|IN BRIEF: We often joke about being a "shopaholic" or that there is nothing like a little "retail therapy". But shopping until you drop is no laughing matter. Compulsive shopping or "shopping addiction" can devastate lives. See whether your urge to splurge has reached dangerous levels.|
For many people (researchers estimate between 2 and 8 per cent), the urge to shop is uncontrollable and often at the expensive of their relationships, family, finances, and even their jobs. In fact, impulsive shopping is such a serious and devastating problem that it has been included in the impulse control disorder classification and is treated much as an addiction.
According to the Illinois Institute for Addiction Recovery, the following indicates a possible shopping impulse control problem:
- Shopping or spending money as a result of feeling disappointed, angry or scared
- Shopping or spending habits causing emotional distress in your life
- Having arguments with loved ones about your shopping or spending habits
- Feeling lost without credit cards
- Buying items on credit that would not be bought with cash
- Feeling a rush of euphoria and anxiety when spending money
- Feeling guilty, ashamed, embarrassed or confused after shopping or spending money
- Lying to others about purchases made or how much money was spent
- Thinking excessively about money
- Spending a lot of time juggling accounts or bills to accommodate spending
In a recent study, researcher Helga Dittmar, a senior lecturer in psychology at the University of Sussex in Brighton, U.K., pinpointed two "vulnerability factors" that appear to raise risks for compulsive buying.
"The first is a materialistic value system, the importance that a person attaches to material goods as a way of achieving major life goals, such as satisfaction and happiness," according to Dittmar. "In essence", she says, "materialists try to fix problems with things, so they shop whenever they encounter a problem."
The second factor "concerns the self-concept, where a person who feels that they are far away from their 'ideal' self is more vulnerable to psychological problems," Dittmar said. In this type of situation, people spend in order to "fix" themselves or to "medicate" the negative feelings they experience because of the discrepancy between who they want to be and who they are.
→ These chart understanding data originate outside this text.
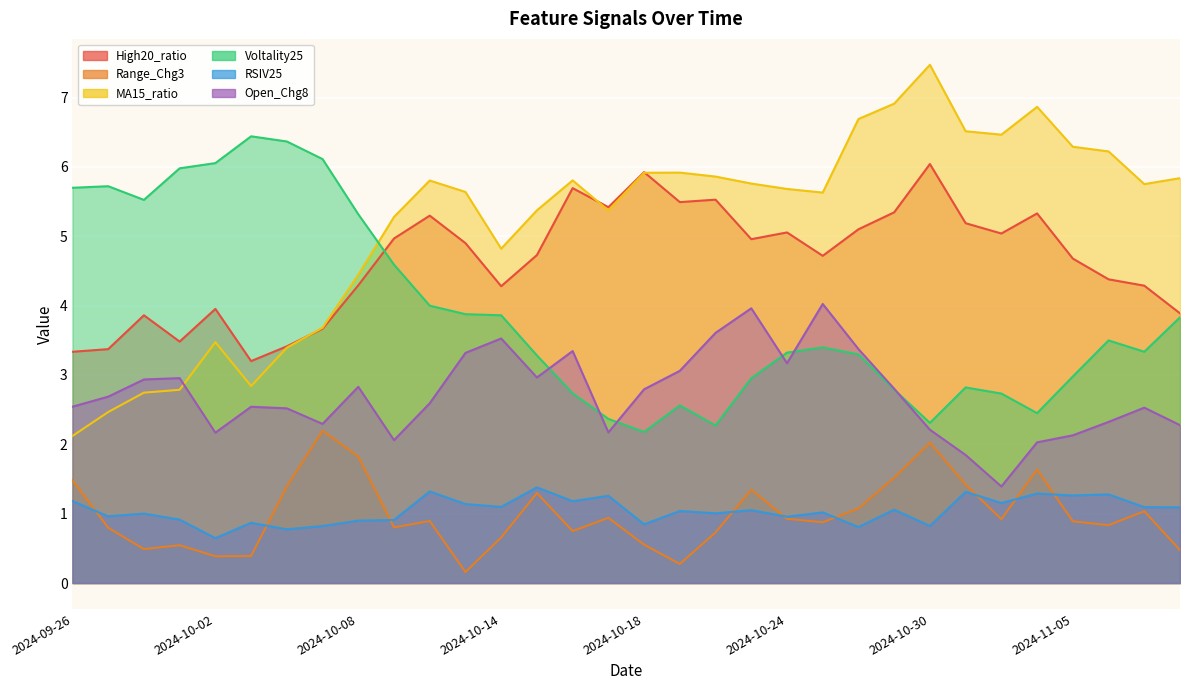

Reading left to right, what are all the values shown in this chart?

High20_ratio: 3.3	3.4	3.9	3.5	4.0	3.2	3.4	3.7	4.3	5.0	5.3	4.9	4.3	4.7	5.7	5.4	5.9	5.5	5.5	5.0	5.1	4.7	5.1	5.3	6.0	5.2	5.0	5.3	4.7	4.4	4.3	3.9
Range_Chg3: 1.5	0.8	0.5	0.5	0.4	0.4	1.4	2.2	1.8	0.8	0.9	0.2	0.7	1.3	0.7	0.9	0.6	0.3	0.7	1.3	0.9	0.9	1.1	1.5	2.0	1.4	0.9	1.6	0.9	0.8	1.0	0.5
MA15_ratio: 2.1	2.5	2.7	2.8	3.5	2.8	3.4	3.7	4.4	5.3	5.8	5.6	4.8	5.4	5.8	5.4	5.9	5.9	5.9	5.8	5.7	5.6	6.7	6.9	7.5	6.5	6.5	6.9	6.3	6.2	5.8	5.8
Voltality25: 5.7	5.7	5.5	6.0	6.1	6.4	6.4	6.1	5.3	4.6	4.0	3.9	3.9	3.3	2.7	2.4	2.2	2.6	2.3	3.0	3.3	3.4	3.3	2.8	2.3	2.8	2.7	2.4	3.0	3.5	3.3	3.8
RSIV25: 1.2	1.0	1.0	0.9	0.6	0.9	0.8	0.8	0.9	0.9	1.3	1.1	1.1	1.4	1.2	1.3	0.8	1.0	1.0	1.1	1.0	1.0	0.8	1.1	0.8	1.3	1.2	1.3	1.3	1.3	1.1	1.1
Open_Chg8: 2.5	2.7	2.9	3.0	2.2	2.5	2.5	2.3	2.8	2.1	2.6	3.3	3.5	3.0	3.3	2.2	2.8	3.1	3.6	4.0	3.2	4.0	3.4	2.8	2.2	1.8	1.4	2.0	2.1	2.3	2.5	2.3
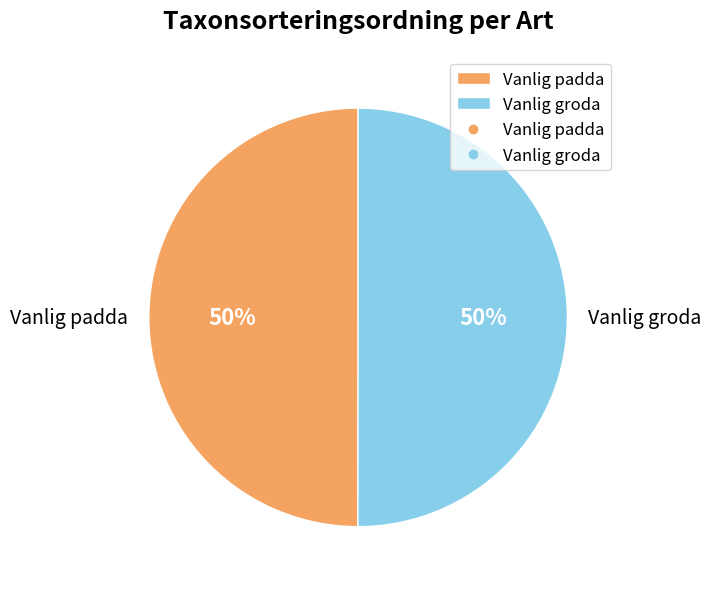

To the nearest percent, what percentage of the pie is Vanlig padda?

50%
But because we are constantly bombarded with advertising aimed at tempting us into spending money on things we "want" rather than things we really "need", very few people consider impulsive shopping a debilitating disorder until the debt or marital strife forces them to admit they have a problem.
There are very few studies on this subject and, as a result, there is no real treatment. If impulse buying is a problem for you, it's probably best to consult a psychologist before you're knee-deep in debt.
If the problem is not out of hand yet, you could try to control your spending by carrying an index card in your wallet. When you see something you want to buy, write it on the card. Force yourself to wait two weeks (or at least a week) before spending the money on this item.
During this cooling off period, if you see something else you want, add it to the card. However, you can never have more than three items on the card at any one time, so to add a fourth item, you have to remove one of the other items from the list. If you're an impulse spender, you'll find that you're frequently crossing items off to make room for the newest "must have" thing.
Another good rule to adopt is to pay cash whenever possible. When you go shopping, leave your credit cards at home. Most impulse spenders use credit cards more often than not.
When you use credit cards, the reality of the amount of money you're spending and how you're going to pay it back is suppressed. When you pay with cash, it feels like you're spending "real" money. And if that doesn't work, take someone with you to prevent you from going overboard.
If you often come home with things you didn't plan on buying, you may suffer from impulsive spending. Don't let your impulses get the better of you and sacrifice your financial wellbeing.